- **AIM OF THE EXERCISE**
Reproduce every line of the records below verbatim, leaving out the pictures.

Dataset entries
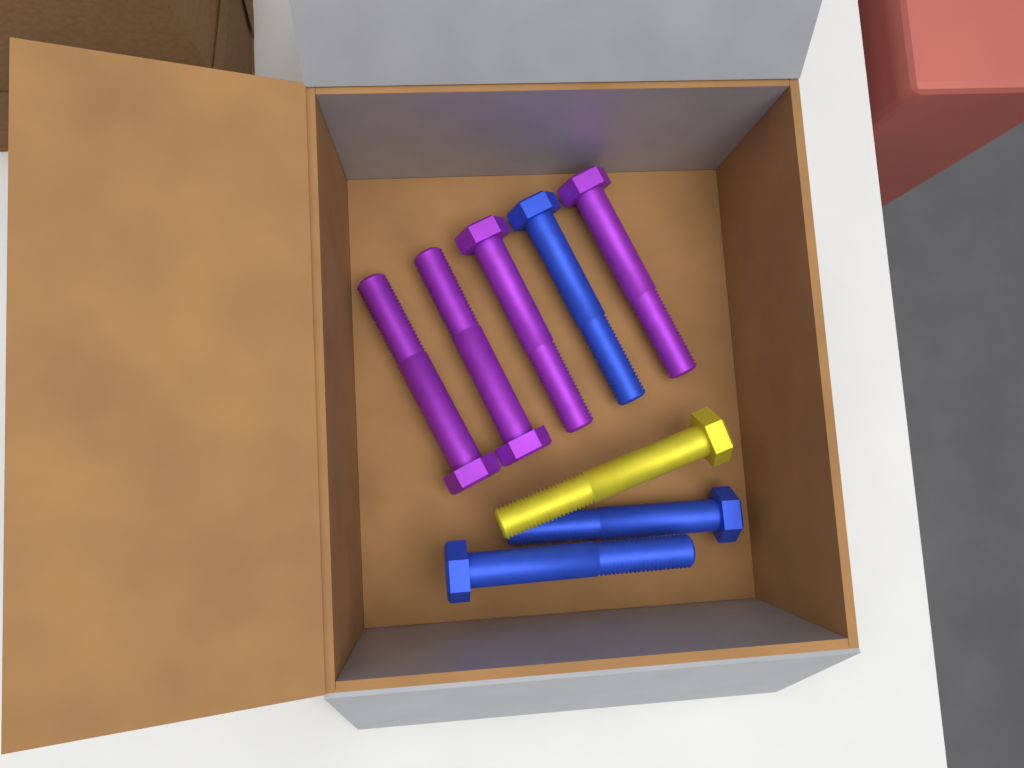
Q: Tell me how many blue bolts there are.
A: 3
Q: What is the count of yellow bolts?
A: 1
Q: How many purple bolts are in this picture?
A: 4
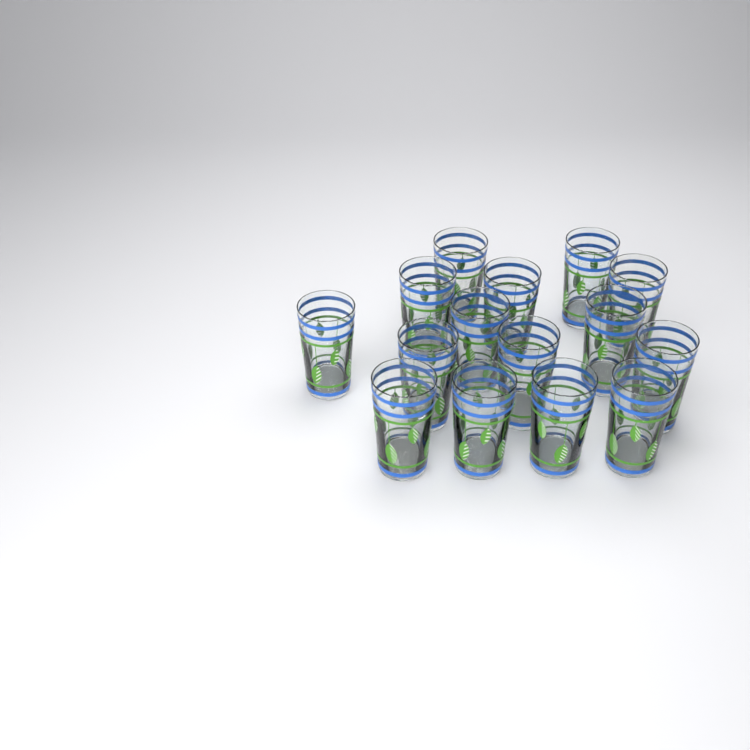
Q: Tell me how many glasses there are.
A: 15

- **WRITTEN REPLY**
Q: Tell me how many blue bolts there are.
A: 3
Q: What is the count of yellow bolts?
A: 1
Q: How many purple bolts are in this picture?
A: 4
Q: Tell me how many glasses there are.
A: 15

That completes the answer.